Sylvia Chant, Professor of Development Geography in the Department of Geography and Environment, has been awarded the popular prize for photography at the 2015 LSE Research Festival.
A skilled photographer, Sylvia’s work documents the lives of people she meets in the course of her research, and has been featured at the Research Festival exhibition a number of times in previous years. Her photograph All Day Every Day, was selected as the favourite by exhibition attendees.
All Day Every Day. ©Sylvia Chant
The main reason for the widely-observed increase in informal employment in urban areas of The Gambia is poverty and lack of opportunities in ‘formal’ employment, especially for young people whose schooling is minimal. With an estimated 40% of the youth population being out of work, having any kind of business can make a difference and earn the respect, support and a roof over their heads from families or friends. This young man can afford no fixed premises, so uses his body to trade car accessories at busy traffic junctions and areas outside supermarkets where drivers pull up.
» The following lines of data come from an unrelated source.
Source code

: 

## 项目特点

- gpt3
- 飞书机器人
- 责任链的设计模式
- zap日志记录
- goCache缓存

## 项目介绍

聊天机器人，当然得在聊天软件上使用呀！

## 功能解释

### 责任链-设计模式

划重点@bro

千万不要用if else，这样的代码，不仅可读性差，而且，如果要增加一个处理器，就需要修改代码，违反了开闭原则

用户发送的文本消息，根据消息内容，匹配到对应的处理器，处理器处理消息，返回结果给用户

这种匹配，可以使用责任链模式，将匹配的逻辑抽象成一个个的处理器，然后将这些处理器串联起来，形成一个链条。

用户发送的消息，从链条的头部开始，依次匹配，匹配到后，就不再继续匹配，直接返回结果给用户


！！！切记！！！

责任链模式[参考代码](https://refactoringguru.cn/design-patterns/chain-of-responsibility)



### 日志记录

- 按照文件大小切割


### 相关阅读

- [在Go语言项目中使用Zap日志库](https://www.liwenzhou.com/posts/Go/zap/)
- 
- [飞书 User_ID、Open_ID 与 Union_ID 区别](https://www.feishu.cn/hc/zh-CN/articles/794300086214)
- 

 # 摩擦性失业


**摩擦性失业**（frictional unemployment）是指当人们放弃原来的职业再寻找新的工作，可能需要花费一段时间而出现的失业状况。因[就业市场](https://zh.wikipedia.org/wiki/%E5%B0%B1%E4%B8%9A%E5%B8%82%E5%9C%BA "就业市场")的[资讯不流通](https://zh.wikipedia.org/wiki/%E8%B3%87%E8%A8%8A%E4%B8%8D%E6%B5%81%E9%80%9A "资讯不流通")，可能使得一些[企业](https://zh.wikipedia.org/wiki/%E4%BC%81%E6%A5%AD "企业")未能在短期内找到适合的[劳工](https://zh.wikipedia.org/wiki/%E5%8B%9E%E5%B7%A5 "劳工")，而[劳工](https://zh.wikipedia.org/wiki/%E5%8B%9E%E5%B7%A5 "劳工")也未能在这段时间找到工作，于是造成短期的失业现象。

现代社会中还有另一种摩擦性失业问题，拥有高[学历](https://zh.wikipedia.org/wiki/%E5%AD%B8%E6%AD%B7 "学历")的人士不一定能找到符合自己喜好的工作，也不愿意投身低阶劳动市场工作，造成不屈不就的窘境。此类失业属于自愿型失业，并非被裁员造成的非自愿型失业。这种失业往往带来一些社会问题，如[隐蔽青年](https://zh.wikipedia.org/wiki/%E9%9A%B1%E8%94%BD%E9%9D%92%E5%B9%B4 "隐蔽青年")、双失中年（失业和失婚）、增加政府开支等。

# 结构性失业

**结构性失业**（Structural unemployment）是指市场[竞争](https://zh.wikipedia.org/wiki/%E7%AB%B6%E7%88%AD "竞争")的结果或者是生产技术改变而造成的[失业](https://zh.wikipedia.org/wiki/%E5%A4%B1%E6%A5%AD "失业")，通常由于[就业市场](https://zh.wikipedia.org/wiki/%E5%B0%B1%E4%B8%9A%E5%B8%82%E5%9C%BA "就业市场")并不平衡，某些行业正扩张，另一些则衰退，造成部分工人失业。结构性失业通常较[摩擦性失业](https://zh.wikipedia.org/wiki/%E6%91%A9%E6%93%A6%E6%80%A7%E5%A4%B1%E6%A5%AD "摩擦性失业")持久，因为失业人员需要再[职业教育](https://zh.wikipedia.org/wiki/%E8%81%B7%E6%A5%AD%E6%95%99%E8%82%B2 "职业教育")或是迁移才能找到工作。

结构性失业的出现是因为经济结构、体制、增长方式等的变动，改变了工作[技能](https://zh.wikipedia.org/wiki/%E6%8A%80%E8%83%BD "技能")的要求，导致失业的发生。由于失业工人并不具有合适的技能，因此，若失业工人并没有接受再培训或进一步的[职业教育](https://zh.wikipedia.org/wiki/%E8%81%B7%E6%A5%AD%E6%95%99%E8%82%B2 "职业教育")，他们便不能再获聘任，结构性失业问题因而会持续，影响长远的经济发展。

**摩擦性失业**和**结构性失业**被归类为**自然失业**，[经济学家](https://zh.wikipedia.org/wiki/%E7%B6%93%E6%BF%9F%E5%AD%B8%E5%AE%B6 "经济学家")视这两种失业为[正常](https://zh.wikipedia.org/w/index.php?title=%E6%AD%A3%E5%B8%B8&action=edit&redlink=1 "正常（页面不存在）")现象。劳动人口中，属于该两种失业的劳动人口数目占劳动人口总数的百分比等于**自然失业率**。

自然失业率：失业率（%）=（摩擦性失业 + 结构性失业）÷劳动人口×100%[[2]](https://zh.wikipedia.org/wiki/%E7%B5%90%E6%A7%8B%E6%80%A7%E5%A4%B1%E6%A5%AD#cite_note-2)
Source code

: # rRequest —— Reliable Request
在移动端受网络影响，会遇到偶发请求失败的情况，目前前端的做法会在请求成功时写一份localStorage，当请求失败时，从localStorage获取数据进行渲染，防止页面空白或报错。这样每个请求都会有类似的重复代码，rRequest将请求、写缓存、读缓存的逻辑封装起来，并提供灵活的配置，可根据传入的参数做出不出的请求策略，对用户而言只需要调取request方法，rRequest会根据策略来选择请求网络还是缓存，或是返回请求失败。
His hours of work are often in excess of ten hours a day under a beating sun, and he frequently faces harassment, bribery and intimidation from the police and other informal workers selling the same goods in the the same spaces in the city. He has no choice, he maintains, but he is not idle, and this constitutes a start.
The LSE Research festival culminates each year with a multimedia exhibition featuring the work of researchers from LSE and elsewhere. Now in its fifth year, the exhibition forms part of a week-long programme of events designed to celebrate the creativity that lies at the heart of all research.
This year’s exhibition featured photographs, posters and short films entered by PhD students, academic and research staff.